Figure 6 depicts the final model generated by the toolkit. This visualization contains the original time series data and compares it to the generated best fit model to show how precisely the model follows the observed data. In addition to this, the figure contains the model’s narrow uncertainty interval as explained before. Finally, using this model, the toolkit generates predictions for 30 days into the future, and determines whether the time series trend will increase or decrease within this 30-day period. In the field of finance, knowing when a stock will increase or decrease in the future could help businesses make better investment decisions [1]. Figures 7 & 8 demonstrate the toolkit’s ability to create informative predictions.
Conclusions
The objective of this study was to develop a fully functional toolkit in Python capable of time series manipulation, analysis, and forecasting. Demonstrated in the example time series analyzed in Figures 1 – 8, the toolkit was able to obtain, plot, analyze, train, and forecast a given time series. Below, Figure 9 depicts common regression models and their lack of proficiency in training and testing. Common regression methods tend to generate either desensitized models with high bias, or models oversensitive to noise in the data. Figure 9 exhibits these concepts as many of the models either generate an inaccurate trend, or a trend with a significant uncertainty interval. By testing a plethora of model hyperparameter combinations during training for any given time series, this toolkit is able to combat common underfitting and overfitting issues that arise when using regression algorithms. While the task of predicting a time series such as the stock market is challenging, this toolkit is able to undertake this feat.
Future Endeavors
In order to make this toolkit more accessible to the general public, it would be beneficial to develop a graphical user interface for a more user-friendly experience. In addition to this, access to more recent and even live data would be beneficial in generating more accurate predictions and trend analyses.
References
- Pettinger, Tejvan. “How Does the Stock Market A?ect the Economy?” Economics Help, www.economicshelp.org/blog/221/stock-market/how-does-thestock-market-e?ect-the-economy-2/.
- “Welcome to Python.org.” Python.org, www.python.org/.
- “Home.” Anaconda, Anaconda, Inc., www.anaconda.com/.
- Team, Spyder. “Spyder Website.” Spyder Website, www.spyder-ide.org/.
- “Project Jupyter.” Project Jupyter, jupyter.org/.
- “Quandl Data Repository.” Quandl.com, www.quandl.com/.

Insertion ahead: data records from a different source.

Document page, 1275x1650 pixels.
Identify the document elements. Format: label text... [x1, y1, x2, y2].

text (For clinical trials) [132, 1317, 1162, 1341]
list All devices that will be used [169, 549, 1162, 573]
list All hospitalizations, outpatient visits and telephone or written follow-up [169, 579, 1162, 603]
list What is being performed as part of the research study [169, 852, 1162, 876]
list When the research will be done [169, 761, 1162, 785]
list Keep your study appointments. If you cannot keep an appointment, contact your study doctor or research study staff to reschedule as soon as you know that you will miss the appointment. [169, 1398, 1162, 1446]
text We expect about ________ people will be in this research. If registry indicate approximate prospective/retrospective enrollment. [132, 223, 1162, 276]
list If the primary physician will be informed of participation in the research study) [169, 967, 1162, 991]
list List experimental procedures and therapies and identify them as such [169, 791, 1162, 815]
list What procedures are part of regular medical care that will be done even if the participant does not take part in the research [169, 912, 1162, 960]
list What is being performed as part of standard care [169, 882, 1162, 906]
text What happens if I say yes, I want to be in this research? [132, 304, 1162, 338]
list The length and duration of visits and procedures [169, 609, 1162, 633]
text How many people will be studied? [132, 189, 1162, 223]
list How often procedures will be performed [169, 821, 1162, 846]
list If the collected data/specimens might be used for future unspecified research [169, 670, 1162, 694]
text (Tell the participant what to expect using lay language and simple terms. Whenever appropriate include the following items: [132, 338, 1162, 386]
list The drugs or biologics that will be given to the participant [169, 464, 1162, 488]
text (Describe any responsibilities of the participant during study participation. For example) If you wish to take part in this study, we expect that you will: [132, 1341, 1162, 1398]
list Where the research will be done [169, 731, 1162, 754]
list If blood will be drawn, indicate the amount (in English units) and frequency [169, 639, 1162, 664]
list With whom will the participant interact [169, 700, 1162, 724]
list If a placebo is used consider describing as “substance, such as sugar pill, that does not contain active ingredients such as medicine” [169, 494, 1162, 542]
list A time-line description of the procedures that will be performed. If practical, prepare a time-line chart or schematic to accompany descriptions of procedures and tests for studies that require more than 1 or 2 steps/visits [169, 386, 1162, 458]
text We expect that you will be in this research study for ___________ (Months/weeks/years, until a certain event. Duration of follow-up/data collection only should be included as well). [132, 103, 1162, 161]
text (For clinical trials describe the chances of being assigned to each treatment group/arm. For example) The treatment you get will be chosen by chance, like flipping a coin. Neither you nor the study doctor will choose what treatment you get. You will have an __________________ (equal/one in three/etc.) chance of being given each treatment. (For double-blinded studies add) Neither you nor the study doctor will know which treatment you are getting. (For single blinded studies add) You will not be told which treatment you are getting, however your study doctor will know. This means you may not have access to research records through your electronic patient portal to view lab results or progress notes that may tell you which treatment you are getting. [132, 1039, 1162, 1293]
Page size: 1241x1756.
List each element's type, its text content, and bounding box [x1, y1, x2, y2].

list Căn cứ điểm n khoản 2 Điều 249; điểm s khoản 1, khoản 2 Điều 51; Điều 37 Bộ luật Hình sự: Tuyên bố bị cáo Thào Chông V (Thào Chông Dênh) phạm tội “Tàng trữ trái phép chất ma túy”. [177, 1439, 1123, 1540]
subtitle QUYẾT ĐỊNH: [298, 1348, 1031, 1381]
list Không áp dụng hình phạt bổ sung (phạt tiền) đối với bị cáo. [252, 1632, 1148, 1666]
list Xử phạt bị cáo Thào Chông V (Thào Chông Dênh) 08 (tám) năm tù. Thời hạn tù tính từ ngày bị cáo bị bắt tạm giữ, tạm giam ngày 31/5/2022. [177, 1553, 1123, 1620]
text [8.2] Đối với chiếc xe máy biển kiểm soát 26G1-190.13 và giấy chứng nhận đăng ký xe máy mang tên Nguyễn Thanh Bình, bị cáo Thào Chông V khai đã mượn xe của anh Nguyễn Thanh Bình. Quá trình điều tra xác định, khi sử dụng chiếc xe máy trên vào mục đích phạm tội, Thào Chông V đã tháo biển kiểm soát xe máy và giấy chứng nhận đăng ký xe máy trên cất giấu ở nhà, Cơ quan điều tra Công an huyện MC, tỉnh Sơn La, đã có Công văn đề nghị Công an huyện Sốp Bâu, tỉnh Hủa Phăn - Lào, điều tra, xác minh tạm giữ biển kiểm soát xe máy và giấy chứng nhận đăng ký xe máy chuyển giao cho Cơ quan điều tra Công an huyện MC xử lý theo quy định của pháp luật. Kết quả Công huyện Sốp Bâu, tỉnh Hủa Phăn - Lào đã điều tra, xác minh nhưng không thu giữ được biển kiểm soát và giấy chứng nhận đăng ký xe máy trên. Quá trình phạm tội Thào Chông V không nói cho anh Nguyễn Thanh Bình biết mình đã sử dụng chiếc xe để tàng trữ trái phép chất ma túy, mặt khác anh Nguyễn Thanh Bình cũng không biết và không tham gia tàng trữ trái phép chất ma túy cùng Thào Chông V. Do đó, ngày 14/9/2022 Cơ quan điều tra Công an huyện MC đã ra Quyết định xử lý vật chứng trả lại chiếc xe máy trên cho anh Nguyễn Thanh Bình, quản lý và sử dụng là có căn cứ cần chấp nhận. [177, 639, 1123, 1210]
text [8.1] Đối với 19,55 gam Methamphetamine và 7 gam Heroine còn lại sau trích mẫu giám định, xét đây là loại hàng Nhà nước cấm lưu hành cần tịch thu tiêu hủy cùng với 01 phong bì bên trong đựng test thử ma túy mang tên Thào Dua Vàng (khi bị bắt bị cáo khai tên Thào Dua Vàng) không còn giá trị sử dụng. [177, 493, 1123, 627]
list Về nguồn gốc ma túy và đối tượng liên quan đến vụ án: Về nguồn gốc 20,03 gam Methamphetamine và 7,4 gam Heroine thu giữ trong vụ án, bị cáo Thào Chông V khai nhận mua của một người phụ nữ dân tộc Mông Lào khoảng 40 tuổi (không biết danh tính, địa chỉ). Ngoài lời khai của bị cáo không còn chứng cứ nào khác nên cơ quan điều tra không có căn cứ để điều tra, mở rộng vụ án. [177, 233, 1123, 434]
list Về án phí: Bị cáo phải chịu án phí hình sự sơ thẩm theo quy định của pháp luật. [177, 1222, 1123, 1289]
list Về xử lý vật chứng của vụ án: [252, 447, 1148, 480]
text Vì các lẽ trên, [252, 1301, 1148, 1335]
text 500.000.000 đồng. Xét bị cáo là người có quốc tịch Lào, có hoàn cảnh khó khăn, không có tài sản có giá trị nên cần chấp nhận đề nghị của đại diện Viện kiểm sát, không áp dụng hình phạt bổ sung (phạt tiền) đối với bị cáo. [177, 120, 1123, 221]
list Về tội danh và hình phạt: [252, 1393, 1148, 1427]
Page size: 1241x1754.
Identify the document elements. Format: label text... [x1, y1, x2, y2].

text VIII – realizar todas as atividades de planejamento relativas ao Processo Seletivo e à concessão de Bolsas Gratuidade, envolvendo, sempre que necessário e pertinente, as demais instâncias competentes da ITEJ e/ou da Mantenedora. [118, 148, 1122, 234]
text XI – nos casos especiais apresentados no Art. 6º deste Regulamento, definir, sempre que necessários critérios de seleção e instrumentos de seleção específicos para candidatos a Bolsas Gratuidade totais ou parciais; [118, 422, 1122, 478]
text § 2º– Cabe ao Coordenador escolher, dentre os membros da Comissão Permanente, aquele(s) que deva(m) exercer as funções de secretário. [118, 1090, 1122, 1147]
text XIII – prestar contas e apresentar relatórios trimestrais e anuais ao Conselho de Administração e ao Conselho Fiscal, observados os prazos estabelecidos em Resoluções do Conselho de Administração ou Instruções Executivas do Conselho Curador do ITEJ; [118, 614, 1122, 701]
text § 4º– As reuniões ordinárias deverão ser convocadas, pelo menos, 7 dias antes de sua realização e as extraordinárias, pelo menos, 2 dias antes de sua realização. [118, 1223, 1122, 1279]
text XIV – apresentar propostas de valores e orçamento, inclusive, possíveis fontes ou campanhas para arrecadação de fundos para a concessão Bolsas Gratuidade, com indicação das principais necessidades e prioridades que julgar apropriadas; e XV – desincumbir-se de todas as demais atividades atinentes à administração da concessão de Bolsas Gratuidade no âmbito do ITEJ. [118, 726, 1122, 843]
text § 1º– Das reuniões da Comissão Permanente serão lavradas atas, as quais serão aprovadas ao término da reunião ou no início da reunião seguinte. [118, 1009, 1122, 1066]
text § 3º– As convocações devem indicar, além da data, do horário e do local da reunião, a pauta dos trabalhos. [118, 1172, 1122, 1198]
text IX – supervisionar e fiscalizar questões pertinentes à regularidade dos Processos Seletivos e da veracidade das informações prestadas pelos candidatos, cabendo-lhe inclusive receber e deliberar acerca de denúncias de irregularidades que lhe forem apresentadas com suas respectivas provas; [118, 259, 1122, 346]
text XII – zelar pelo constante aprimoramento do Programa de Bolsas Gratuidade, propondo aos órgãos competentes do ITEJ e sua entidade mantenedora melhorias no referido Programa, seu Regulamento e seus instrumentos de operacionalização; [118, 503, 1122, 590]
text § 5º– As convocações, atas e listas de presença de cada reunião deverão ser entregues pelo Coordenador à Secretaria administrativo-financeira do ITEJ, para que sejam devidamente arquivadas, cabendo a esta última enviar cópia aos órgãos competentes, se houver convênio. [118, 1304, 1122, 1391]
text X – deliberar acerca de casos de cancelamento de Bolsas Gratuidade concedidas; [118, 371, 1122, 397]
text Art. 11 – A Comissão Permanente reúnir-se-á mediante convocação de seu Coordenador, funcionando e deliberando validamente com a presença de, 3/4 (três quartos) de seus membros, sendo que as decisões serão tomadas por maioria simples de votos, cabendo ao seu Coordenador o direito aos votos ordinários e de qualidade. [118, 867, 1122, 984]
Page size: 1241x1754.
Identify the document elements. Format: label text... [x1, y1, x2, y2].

- “Overview.” Matplotlib: Python Plotting – Matplotlib 2.2.3 Documentation, matplotlib.org/contents.html.
- “NumPy.” NumPy – NumPy, www.numpy.org/
- “Quick Start.” React Native Blog ATOM, facebook.github.io/prophet/docs
- “Python Data Analysis Library.” Pandas: Powerful Python Data Analysis Toolkit – Pandas 0.23.4 Documentation, pandas.pydata.org/.
- Minewiskan. “Training and Testing Data Sets.” Microsoft Docs, docs.microsoft.com/en-us/analysis-services/data-mining/training-and-testing-data-sets?view=asallproducts-allversions.
- Shrutiparna. “Is There a Rule-of-Thumb for How to Divide a Dataset into Training and Validation Sets?” Intellipaat Community, 2 June 2019, intellipaat.com/community/323/is-there-a-rule-of-thumb-for-how-to-divide-a-dataset-into-training-and-validation-sets.
- ]Taylor SJ, Letham B. 2017. Forecasting at scale. PeerJ Preprints 5:e3190v2 https://doi.org/10.7287/peerj.preprints.3190v2
- Farrelly, and Colleen M. “Dimensionality Reduction Ensembles.” ArXiv.org, 11 Oct. 2017, arxiv.org/abs/1710.04484.
- 6.4.1. Definitions, Applications and Techniques, www.itl.nist.gov/div898/handbook/pmc/section4/pmc41.htm.
- “Uncertainty Intervals.” Nextjournal, nextjournal.com/clojurework/uncertainty-intervals.